Louise Gleizes passe sa petite enfance chez des parents à Bordeaux[3], puis entre à l'âge de 6 ans dans un internat religieux[6], à La Ferté-sous-Jouarre où vivent ses grands-parents maternels, tandis que ses parents travaillent comme domestiques dans une grande maison à Paris. À l'âge de 13 ans, elle commence elle aussi à travailler comme domestique dans la même maison[7],[6],[8]. La même année, elle est violée sous la menace d'un rasoir par son patron — nommé « monsieur C... » dans les comptes-rendus de l'Iconographie photographique de la Salpêtrière —, qui avait déjà auparavant agressé sexuellement sa mère. Pour éviter d'être dénoncé par la jeune fille, il la renvoie. Plus tard, elle apprendra que l'homme pourrait être le père biologique de son frère Antonio. Les fortes crises d'hystérie qu'elle ressent à la suite de ces événements sont généralement associées à ce viol[6] et provoquent, le , son internement à l'hôpital de la Salpêtrière à l'âge de 14 ans[9],[7].
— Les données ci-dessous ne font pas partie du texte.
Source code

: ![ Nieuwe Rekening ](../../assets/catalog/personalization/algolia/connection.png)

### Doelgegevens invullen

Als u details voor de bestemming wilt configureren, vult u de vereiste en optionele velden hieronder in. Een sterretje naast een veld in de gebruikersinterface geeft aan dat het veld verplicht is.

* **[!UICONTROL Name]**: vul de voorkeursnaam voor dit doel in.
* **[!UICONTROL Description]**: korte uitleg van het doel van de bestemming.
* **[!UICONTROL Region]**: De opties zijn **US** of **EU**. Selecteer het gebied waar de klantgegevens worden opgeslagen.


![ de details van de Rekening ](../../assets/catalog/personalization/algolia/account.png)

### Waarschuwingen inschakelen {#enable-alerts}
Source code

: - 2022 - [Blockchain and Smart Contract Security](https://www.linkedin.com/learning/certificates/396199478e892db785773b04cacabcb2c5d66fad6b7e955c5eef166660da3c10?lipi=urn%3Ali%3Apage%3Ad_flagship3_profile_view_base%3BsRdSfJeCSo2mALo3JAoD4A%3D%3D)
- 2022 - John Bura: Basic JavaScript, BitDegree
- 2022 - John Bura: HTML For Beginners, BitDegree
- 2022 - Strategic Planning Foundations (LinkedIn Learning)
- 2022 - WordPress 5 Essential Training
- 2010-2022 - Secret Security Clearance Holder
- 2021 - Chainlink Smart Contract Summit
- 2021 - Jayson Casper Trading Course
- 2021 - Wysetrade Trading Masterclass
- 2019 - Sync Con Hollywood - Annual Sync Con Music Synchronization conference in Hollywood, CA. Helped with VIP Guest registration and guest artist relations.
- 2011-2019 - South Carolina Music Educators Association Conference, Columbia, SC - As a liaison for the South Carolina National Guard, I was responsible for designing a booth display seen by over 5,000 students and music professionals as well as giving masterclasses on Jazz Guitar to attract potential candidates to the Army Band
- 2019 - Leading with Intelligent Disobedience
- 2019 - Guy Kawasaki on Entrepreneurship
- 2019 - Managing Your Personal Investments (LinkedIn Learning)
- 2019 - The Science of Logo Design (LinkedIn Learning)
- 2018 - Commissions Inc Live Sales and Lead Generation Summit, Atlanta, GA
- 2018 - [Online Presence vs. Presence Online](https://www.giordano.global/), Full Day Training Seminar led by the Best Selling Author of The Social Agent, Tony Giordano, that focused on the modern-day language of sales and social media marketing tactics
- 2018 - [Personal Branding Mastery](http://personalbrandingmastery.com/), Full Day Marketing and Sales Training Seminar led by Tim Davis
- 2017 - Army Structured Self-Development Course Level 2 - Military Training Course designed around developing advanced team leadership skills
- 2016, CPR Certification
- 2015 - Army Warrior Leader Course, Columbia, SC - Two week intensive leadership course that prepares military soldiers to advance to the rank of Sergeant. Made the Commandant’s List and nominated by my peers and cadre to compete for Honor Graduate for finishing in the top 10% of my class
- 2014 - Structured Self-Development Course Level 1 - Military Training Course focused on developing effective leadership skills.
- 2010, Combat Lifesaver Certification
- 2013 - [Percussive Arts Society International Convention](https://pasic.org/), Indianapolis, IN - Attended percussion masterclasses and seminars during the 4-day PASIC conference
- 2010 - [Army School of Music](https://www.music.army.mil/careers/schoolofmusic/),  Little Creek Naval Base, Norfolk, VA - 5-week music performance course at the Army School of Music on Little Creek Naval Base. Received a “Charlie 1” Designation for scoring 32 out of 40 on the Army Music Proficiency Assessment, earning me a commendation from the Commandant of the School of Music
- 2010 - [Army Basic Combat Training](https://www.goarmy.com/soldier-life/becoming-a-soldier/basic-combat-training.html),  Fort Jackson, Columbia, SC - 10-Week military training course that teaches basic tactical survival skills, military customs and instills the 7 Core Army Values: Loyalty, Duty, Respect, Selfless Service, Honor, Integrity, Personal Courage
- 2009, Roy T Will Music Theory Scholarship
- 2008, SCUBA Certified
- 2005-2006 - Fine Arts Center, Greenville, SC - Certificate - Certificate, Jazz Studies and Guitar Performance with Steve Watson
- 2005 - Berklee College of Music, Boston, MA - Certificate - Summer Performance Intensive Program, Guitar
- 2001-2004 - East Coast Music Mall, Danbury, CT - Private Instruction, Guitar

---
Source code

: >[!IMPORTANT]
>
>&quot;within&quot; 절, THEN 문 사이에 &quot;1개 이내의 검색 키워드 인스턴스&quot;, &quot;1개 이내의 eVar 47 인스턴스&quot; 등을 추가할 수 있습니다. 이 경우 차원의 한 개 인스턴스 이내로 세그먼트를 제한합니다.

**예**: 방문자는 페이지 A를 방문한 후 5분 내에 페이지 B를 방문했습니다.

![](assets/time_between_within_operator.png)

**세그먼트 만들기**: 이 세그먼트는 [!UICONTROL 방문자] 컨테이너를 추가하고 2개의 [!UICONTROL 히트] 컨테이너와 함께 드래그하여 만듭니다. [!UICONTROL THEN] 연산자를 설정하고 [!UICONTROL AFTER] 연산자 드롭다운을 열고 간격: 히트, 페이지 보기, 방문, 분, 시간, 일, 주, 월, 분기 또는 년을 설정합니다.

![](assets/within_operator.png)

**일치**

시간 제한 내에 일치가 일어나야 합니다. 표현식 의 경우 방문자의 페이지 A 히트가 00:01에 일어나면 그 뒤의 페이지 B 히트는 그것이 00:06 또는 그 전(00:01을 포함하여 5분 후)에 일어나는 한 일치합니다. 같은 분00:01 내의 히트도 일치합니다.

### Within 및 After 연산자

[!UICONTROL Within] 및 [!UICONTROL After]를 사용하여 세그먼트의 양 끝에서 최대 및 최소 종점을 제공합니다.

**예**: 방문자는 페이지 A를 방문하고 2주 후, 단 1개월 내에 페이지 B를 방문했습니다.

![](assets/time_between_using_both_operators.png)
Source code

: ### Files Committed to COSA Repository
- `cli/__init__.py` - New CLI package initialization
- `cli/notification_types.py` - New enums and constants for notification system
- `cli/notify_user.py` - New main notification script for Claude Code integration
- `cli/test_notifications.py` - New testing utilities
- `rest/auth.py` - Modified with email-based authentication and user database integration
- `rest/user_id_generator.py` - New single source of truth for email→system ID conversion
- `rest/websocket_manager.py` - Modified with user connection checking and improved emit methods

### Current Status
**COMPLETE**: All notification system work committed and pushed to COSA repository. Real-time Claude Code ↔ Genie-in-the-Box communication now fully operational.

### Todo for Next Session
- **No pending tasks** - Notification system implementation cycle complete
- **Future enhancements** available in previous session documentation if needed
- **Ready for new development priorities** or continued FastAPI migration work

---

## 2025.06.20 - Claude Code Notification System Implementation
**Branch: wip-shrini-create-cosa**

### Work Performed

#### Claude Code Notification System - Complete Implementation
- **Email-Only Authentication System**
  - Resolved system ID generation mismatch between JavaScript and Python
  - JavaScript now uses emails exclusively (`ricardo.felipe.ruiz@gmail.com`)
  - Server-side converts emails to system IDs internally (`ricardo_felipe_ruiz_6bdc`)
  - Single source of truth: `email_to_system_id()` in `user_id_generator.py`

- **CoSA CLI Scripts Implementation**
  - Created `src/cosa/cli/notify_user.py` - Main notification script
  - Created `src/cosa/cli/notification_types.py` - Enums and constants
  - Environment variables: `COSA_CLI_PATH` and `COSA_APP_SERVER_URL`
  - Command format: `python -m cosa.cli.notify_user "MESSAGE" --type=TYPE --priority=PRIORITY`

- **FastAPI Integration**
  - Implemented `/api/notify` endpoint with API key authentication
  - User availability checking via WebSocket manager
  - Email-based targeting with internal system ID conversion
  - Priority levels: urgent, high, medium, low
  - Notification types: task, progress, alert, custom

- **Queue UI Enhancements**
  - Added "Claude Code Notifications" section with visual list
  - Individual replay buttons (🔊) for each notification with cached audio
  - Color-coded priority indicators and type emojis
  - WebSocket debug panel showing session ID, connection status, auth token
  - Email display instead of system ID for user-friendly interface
Durant ses années à la Salpêtrière, le neurologue Jean-Martin Charcot se trouve fasciné par la puissance des crises d'hystérie de la jeune fille. Il décide alors d'en faire un de ses patientes attitrées et commence à organiser des réunions mondaines convoquant journalistes, médecins et politiciens afin d'observer la puissance de l'hystérie[6].
Le neurologiste se sert aussi de Louise Gleizes afin de tester ses nouvelles techniques d'hypnose. La jeune fille y étant très réactive, Charcot la fait entrer en transe et les spectateurs étaient autorisés à venir la manipuler[6]. Pour la première fois, des photographes pénètrent au sein de l'hôpital afin d'immortaliser les impressionnantes contorsions de la patiente[7],[10]. Les photos de Louise Gleizes sont par la suite utilisées par Charcot pour exposer l'hystérie comme une véritable maladie[11],[12],[13].

Mais quand Louise Gleizes refuse de participer aux expériences, elle est mise à l'isolement. Après plusieurs tentatives, elle réussit à s'évader de l'hôpital en 1880, habillée en homme[14]. Peu après, elle est admise à l'hôpital de la Charité où elle reste six jours pour « un phlegmon du ligament large »[15]. Elle vit alors Paris, 19, rue du Sommerard, avec son amant, rencontré à la Salpêtrière[3]. On perd sa trace après cette date. Lorsque sa mère meurt, en 1885, la déclaration de succession indique que Clarisse Joséphine Bouvier a pour seul héritier son fils Antoine[4]. Il est précisé : « Observation faite que les époux Gleizes avaient une autre enfant Mlle Louise Augustine Gleizes, dont l'existence n'est pas reconnue. »
En 1895, alors sans profession et domiciliée à Clichy, Louise Gleizes épouse à Saint-Denis Alphonse Ferrand, rentier[16]. Ce dernier, né à Dol-de-Bretagne en 1855, devenu en 1882 médecin, comme ses deux frères[17], s'est établi à Paris 167, boulevard Voltaire[18]. Il meurt, toujours marié, en 1903 chez sa mère, villa Saint-Alfred à Paramé[19],[Note 3].
Veuve et « propriétaire », Louise Gleizes meurt à Rennes le , à la clinique Saint-Yves[20],[21].
Postérité
Bien que le prénom Augustine ne soit mentionné que très rarement dans les sources qui évoquent Louise Gleizes à son époque, c'est sous celui-ci qu'elle est passée à la postérité[11].
En 1928, elle est citée dans manifeste surréaliste Le Cinquantenaire de l'hystérie de Louis Aragon et André Breton[15] : « Nous, surréalistes, tenons à célébrer ici le cinquantenaire de l'hystérie, la plus grande découverte poétique de la fin du XIXe siècle, et cela au moment même où le démembrement du concept de l'hystérie paraît chose consommée. Nous qui n’aimons rien tant que ces jeunes hystériques dont le type parfait nous est fourni par l'observation relative à l'aide de la délicieuse X. L. (Augustine) entrée à la Salpêtrière dans le service du docteur Charcot le , à l’âge de 15 ans et 1/2, comment serions-nous touchés par la laborieuse réfutation de troubles organiques dont le procès ne sera jamais qu'aux yeux des seuls médecins celui de l’hystérie ? »
En 2003, elle est le sujet du court métrage Augustine de Jean-Claude Monod et Jean-Christophe Valtat, dans lequel son rôle est tenu par Maud Forget[22]. En 2012 sort le film Augustine d'Alice Winocour, avec Soko dans le rôle-titre[23].